Le mois de novembre permet aussi de retrouver tg Stan au théâtre de la Bastille (2-13 novembre) pour une nouvelle création Le Tangible, qui cherche à aborder sur scène les conflits moyens-orientaux sans trop de parti pris. Au théâtre de la Ville, plusieurs soirées (3-6 novembre, 9-13 novembre) seront consacrées à la compagnie de Merce Cunningham, tandis qu’au Centre Pompidou (17-21 novembre), Mathilde Monnier, la chorégraphe, rencontre un peintre, Dominique Figarella, créant un opéra hybride Soapéra, où les lois de la peinture servent de base au mouvement et les gestes chorégraphiques rappelleront le mouvement des pinceaux sur la toile. La chorégraphe Mette Ingvartsen cherche à penser les nouveaux modes d’être et d’apparaître du corps, tirant sa diversité d’un croisement entre danse et médias. Avec Giant City, monté à la Cité Internationale (18-20 novembre), c’est le tissu flexible de l’espace urbain qui devient objet d’investigation. Miguel Gutierrez, qui a imposé sur la scène new-yorkaise un style explosif, nous fait basculer avec Last Meadow de l’autre côté de l’écran dans l’univers de James Dean (25-28 novembre).

Patrice Chéreau
Photo Nontas Stylianidis

En décembre, on ira chercher les découvertes du côté du théâtre : avec la mise en scène très attendue de Patrice Chéreau de Rêve d’automne de Jon Fosse (4 décembre-25 janvier) et une belle brochette d’acteurs comme Valeria Bruni-Tedeschi, Bulle Ogier, Michèle Marquais, mais aussi la mise en scène de Claude Régy, qui choisit des extraits des Oiseaux du Norvégien Tarjei Vesaas intitulant son texte Brume de Dieu, promet des moments de théâtre passionnants. Le cinéma consacre du 2 décembre au 22 janvier, une vaste rétrospective à Werner Schroeter. Quant au projet dédié aux arts plastiques, il a été confié à Walid Raad, qui a engagé une recherche autour de l’histoire de l’art moderne et contemporain dans le monde arabe, avec une exposition au Centquatre et une performance (6 novembre au 5 décembre).

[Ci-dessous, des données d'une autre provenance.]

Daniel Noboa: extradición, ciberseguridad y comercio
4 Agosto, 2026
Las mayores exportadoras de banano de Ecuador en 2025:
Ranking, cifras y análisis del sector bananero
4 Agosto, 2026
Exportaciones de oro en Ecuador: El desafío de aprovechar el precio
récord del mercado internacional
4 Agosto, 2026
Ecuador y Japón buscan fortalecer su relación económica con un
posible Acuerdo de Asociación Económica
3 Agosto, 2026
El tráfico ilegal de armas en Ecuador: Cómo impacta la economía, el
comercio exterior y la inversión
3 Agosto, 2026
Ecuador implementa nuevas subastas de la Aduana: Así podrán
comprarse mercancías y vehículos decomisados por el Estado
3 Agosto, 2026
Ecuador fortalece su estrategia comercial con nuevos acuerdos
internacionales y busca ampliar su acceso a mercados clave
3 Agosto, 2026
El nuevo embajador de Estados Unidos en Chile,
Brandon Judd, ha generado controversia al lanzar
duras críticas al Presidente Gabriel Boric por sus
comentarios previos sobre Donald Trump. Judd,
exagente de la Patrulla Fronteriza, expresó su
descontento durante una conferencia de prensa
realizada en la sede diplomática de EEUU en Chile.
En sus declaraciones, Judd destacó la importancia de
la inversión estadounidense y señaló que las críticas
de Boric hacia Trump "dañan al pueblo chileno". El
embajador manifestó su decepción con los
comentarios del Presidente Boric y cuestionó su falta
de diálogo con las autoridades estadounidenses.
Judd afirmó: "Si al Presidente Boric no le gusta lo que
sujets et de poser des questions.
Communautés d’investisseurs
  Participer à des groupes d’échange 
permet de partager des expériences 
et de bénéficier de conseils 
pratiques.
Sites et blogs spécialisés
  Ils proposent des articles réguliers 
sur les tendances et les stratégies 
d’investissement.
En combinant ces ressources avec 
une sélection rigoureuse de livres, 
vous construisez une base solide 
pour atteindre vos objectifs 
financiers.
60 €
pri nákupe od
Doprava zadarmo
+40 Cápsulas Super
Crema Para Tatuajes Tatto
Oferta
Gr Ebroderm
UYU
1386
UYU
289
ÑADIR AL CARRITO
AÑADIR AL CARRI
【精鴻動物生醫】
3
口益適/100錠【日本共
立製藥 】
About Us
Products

Cette 39° édition du Festival d’Automne, à laquelle Alain Crombecque « aura secrètement beaucoup œuvré avant de disparaître » est une très belle manière de lui rendre hommage et sera pour le public l’occasion de belles rencontres, privilégiant l’émotion et l’émerveillement poétique, ainsi que le souhaitait Alain Crombecque.